Linktree
- Developer: Alex Zaccaria; Anthony Zaccaria; Nick Humphreys; Bolster Creative PTY LTD;
- Type: Social media, bio landing page link
- Status: Active
- Members: 70 Million
- Pricing model: Freemium
- Website: linktr.ee

= Linktree =

Australian reference landing page service

Linktree is an Australian freemium social media reference landing page service provider headquartered in Melbourne. It was developed by Alex Zaccaria, Anthony Zaccaria, and Nick Humphreys.

Founded in 2016, it serves as a landing page for a person or company's entire associated links in social media, which rarely allows linking to multiple sites. The site was inspired by the developers' annoyance with social media that cannot or do not allow multiple hyperlinks. In 2022, Linktree became a unicorn after a funding round of $152 million which valued it at $1.7 billion.

==History==
Linktree was established in 2016, out of annoyance regarding social media that do not allow multiple hyperlinks in profiles. The site was created in six hours. It is reported to have gained 3,000 users overnight, which caused the server to crash due to overload.

In 2018, Instagram banned the site due to spam, although it was lifted and Instagram issued an apology. It was reported that Linktree, started as a link-in-bio tool for Instagram, was banned from Instagram in 2018, since it was noted as "breaking the community standards," specifically as a spam website. Linktree stated that they were "working on it" with their "representatives on Instagram." This ban was lifted after thousands of users advocated on Linktree's behalf. Although the ban was lifted and Instagram issued an apology, as of March 2021, Instagram accounts for less than 40% of Linktree's profile traffic.

In December 2018, the number of users reached 1 million, then 3 million by the end of 2019. By October 2020, Linktree had gained more than 8 million users.

As of March 2021, the number of users reached nearly 16 million, with an increase of 300% over the previous year.

In August 2021, Linktree announced the acquisition of smart link provider Odesli to become a "one-stop-shop" for musicians seeking to monetize their art.

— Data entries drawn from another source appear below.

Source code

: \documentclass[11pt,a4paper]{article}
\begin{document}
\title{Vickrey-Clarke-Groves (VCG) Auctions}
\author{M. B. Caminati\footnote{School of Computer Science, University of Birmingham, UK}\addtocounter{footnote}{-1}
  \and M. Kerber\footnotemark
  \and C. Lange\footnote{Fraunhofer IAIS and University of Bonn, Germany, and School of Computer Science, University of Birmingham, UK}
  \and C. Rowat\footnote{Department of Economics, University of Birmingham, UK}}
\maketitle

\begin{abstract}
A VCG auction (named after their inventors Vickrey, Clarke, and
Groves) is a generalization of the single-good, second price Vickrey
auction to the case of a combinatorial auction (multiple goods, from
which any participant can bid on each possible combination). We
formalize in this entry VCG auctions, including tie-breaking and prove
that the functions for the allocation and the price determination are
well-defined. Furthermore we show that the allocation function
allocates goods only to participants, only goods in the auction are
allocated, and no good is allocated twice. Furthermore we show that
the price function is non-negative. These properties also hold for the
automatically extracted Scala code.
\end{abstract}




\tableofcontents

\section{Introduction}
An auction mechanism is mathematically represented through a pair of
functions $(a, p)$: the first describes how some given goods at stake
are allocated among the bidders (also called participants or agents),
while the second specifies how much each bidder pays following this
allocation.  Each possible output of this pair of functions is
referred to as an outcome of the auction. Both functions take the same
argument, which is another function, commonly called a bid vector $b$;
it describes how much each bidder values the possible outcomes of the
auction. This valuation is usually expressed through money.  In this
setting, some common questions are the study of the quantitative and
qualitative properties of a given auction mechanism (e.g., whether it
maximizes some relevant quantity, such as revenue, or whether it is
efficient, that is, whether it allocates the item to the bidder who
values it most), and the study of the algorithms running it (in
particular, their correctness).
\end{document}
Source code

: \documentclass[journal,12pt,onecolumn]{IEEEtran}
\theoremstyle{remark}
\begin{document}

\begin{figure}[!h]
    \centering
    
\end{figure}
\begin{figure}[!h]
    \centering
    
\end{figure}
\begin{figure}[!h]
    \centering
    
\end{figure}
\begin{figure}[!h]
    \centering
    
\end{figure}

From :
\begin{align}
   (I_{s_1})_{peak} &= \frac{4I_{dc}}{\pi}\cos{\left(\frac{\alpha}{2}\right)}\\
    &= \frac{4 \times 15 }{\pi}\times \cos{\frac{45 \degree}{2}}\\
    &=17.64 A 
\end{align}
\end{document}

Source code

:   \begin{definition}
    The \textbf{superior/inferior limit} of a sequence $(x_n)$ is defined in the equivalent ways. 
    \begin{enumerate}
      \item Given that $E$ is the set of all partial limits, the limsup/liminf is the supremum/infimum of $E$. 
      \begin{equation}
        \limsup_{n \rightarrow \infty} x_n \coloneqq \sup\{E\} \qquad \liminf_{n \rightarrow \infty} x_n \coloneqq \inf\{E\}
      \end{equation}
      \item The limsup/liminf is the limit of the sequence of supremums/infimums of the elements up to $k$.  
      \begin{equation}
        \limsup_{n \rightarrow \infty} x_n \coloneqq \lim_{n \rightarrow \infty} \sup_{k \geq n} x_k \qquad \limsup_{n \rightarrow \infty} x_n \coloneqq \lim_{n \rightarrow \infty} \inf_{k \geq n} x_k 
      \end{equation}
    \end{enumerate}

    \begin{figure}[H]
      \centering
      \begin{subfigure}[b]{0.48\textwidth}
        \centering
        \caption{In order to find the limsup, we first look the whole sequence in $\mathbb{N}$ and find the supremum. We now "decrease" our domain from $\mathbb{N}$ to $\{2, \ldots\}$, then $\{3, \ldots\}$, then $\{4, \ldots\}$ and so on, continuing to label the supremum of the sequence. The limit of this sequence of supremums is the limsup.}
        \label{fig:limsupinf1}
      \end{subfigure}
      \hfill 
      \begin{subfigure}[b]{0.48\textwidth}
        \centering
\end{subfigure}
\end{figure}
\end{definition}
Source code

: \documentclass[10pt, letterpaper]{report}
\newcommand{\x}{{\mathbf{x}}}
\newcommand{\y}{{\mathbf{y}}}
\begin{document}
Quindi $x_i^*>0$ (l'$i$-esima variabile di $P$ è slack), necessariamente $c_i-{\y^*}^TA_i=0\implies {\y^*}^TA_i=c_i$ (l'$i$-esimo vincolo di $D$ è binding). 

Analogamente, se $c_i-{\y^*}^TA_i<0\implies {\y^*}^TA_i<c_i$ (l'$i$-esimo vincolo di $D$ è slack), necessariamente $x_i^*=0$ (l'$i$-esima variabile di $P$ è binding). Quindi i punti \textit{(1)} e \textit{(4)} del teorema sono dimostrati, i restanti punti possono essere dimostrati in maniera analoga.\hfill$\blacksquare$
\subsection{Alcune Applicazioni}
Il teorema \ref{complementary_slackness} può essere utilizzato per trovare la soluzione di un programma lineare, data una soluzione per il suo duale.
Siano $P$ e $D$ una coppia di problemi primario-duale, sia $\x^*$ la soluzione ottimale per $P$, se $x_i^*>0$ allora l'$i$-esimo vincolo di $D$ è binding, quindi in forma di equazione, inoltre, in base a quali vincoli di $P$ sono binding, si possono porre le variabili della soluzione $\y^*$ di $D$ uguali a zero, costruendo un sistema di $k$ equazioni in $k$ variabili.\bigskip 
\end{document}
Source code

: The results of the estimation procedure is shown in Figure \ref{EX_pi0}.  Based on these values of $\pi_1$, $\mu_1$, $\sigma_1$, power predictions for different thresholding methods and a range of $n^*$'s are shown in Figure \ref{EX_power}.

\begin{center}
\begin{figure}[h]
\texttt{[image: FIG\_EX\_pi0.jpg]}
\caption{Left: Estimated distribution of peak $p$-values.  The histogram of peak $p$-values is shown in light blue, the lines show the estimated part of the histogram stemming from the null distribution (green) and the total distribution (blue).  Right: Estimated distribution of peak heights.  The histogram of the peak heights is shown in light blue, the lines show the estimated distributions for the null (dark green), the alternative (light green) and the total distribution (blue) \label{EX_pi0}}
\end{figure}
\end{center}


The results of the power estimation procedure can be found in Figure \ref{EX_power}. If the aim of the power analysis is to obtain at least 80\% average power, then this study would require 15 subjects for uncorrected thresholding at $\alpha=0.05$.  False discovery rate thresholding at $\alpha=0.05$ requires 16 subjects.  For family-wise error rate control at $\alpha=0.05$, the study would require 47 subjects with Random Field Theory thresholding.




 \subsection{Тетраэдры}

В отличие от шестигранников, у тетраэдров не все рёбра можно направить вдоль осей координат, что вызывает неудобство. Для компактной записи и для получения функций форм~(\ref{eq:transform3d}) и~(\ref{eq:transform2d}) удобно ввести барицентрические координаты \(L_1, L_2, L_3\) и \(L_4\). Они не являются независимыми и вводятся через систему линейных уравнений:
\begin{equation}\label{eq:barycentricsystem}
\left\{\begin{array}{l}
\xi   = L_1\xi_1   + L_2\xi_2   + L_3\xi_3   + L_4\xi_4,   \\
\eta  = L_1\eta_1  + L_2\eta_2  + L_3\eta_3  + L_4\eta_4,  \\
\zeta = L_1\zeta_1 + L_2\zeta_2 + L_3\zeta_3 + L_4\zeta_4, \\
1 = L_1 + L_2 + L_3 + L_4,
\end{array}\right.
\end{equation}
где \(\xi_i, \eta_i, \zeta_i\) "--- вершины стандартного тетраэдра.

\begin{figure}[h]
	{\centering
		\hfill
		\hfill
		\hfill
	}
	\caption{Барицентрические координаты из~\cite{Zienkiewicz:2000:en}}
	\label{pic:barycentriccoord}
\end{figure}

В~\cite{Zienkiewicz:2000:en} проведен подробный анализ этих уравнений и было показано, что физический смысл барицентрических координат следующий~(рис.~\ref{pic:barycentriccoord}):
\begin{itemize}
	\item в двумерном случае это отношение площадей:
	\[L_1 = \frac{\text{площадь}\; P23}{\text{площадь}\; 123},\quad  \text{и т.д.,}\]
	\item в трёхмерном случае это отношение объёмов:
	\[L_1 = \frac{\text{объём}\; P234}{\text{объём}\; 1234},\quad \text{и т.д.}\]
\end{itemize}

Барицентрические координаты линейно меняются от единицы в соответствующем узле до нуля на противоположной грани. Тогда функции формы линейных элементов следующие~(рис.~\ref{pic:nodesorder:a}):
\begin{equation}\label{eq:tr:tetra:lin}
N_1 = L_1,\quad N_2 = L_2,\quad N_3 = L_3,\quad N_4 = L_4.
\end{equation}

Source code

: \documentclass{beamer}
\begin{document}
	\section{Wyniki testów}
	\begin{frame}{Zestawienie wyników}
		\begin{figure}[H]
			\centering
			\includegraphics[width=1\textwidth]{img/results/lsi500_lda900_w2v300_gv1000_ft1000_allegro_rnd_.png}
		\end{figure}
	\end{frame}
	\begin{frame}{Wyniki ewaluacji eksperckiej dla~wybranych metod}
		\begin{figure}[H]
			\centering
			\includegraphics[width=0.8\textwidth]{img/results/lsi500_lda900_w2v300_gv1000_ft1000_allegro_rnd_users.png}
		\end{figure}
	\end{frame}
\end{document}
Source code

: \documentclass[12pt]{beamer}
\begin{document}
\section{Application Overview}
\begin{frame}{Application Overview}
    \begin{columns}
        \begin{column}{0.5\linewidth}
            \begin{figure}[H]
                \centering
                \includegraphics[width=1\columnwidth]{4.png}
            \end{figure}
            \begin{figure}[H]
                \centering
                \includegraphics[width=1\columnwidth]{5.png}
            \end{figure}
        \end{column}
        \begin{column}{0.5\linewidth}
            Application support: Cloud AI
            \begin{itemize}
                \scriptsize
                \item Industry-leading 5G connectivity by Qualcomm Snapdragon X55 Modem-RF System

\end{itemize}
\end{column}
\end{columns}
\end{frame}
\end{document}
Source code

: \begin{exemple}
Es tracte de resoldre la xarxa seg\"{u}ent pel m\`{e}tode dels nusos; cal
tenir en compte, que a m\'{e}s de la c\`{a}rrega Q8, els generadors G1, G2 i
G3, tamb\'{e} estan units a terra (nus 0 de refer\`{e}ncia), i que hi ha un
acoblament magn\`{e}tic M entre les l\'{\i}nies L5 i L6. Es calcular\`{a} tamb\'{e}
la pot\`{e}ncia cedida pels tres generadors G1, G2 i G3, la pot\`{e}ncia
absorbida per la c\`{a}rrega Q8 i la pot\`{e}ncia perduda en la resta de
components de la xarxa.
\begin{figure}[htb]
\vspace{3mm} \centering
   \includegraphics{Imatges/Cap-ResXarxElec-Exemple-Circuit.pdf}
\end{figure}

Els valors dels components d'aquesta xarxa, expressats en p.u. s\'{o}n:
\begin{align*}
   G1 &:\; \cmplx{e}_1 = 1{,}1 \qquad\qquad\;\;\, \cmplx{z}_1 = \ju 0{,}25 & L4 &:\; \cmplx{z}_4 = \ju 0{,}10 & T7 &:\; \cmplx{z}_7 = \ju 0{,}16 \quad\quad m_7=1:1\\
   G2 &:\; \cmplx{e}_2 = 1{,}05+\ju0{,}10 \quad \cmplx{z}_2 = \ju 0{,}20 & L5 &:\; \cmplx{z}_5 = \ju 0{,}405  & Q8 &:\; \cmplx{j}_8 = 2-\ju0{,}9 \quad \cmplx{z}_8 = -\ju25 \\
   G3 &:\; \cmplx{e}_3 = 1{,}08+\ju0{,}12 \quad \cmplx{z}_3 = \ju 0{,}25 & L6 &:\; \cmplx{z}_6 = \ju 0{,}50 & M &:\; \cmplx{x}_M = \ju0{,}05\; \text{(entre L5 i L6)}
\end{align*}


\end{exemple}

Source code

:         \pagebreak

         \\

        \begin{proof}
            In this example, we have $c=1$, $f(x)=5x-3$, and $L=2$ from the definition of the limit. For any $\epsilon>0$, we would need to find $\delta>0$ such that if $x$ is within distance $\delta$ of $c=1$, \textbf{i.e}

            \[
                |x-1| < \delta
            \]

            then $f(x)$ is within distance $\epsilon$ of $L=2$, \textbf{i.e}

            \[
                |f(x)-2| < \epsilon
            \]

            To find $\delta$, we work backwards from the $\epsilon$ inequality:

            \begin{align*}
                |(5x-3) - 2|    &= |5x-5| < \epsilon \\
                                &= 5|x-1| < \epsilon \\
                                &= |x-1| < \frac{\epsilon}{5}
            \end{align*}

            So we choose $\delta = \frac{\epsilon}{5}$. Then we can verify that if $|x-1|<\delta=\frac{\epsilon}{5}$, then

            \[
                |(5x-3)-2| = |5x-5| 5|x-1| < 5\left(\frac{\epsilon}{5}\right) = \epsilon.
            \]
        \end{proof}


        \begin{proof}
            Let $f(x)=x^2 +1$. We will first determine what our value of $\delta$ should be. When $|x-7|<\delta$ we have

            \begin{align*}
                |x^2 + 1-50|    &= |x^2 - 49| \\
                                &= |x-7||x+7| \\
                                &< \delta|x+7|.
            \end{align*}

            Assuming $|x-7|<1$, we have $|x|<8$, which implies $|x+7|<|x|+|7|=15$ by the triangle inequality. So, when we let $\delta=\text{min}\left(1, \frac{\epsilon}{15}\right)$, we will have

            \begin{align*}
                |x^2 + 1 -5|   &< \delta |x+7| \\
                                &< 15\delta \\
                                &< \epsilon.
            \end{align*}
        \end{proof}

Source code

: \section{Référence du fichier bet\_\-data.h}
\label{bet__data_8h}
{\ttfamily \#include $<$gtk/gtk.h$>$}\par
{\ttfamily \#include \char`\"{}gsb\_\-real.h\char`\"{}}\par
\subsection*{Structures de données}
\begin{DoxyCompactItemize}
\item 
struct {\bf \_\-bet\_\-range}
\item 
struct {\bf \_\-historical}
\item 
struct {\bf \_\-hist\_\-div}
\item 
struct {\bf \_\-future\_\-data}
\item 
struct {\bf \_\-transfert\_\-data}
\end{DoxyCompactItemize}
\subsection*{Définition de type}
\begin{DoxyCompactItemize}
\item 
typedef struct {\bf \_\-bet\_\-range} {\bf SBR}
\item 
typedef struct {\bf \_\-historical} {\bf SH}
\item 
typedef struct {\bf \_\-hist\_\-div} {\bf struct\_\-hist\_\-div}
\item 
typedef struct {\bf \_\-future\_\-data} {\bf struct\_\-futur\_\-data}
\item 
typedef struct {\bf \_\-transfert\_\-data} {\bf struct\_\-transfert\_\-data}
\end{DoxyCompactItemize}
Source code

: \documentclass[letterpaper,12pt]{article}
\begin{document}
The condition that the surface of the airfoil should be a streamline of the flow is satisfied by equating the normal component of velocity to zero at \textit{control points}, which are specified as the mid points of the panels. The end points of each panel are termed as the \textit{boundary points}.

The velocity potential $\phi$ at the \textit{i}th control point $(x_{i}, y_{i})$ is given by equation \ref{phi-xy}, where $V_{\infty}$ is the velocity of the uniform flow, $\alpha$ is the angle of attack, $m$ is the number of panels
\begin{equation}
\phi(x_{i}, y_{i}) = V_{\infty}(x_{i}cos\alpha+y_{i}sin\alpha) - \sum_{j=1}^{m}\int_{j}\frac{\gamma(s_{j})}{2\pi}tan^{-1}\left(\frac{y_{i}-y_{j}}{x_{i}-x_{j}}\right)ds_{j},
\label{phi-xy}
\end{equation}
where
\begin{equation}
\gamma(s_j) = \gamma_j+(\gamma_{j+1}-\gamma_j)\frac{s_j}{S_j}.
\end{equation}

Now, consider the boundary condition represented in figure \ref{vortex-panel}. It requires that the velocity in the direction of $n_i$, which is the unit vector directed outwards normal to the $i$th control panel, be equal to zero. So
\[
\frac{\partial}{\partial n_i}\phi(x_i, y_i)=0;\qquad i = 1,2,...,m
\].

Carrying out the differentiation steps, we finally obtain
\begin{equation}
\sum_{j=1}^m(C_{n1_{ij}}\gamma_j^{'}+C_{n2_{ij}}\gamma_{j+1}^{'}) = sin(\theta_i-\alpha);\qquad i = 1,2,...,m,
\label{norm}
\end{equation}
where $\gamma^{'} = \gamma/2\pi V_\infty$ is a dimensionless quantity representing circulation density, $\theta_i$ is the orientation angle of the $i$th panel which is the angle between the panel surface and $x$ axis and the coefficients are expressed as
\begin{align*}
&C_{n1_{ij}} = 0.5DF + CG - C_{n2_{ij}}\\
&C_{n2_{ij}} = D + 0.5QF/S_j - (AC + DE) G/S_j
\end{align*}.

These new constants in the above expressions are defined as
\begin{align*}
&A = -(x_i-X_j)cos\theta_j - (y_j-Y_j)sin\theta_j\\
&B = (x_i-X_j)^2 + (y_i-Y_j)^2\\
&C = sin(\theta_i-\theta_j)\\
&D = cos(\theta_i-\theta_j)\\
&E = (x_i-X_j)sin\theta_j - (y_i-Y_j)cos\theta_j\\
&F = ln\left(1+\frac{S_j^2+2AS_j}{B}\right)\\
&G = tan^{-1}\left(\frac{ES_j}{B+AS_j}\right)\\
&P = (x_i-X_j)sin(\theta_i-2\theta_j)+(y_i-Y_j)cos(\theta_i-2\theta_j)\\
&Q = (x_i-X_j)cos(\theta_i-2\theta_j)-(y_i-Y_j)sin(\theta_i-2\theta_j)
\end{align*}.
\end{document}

==Features and subscriptions==
Linktree is a freemium service: it is free, but also offers a 'Pro' subscription launched in April 2017, which gives more benefits, such as more customization options, more detailed analytics, email sign-up integration, removal of the Linktree logo, etc. Users can upload as many links as they wish despite not subscribing. Pro analytics allows users to view their click-through rates. Both offerings allow users to create a personalized and customizable page, that houses all social media links and official websites. Linktree also partnered with Amazon, allowing users to upload their Amazon store profile as an affiliate link. Amid the George Floyd protests, Linktree allowed users to adopt a 'Support Anti-Racism' icon, which pops a tab linking visitors to articles to further understand racism, organizations to donate to, and places to protest.

==Accolades==
In 2019, Linktree was included in CNBC's 'Upstart 100' list of "brightest, most intriguing, young startups promising to become the great companies of tomorrow." In March 2020, Fast Company placed Linktree as fourth place in the 'Most Innovative Companies of 2020' list in the 'Social media' category for "making Instagram's 'link in bio' into a sleek menu for sharing articles, merch, or paid partnerships." For comparison's sake, in that year the first place was Cameo and the third Pinterest; while the fourth place of other years were Reddit (2018 and 2021), Are.na (2019) and Genies, Inc. (2022).

==Funding==
On 27 October 2020, Linktree announced that it had received US$10.7 million in Series A financing from Airtree Ventures and Insight Partners. The funding is the company's first from an institutional investor. On 26 March 2021, Linktree announced the closing of a $45M Series B financing round. The round was co-led by Index Ventures and Coatue, with participation from returning investors Airtree Ventures and Insight Partners.

In 2022, Linktree raised $152 million at a valuation of $1.7 billion. The investment round led by Index Ventures and Coatue Management.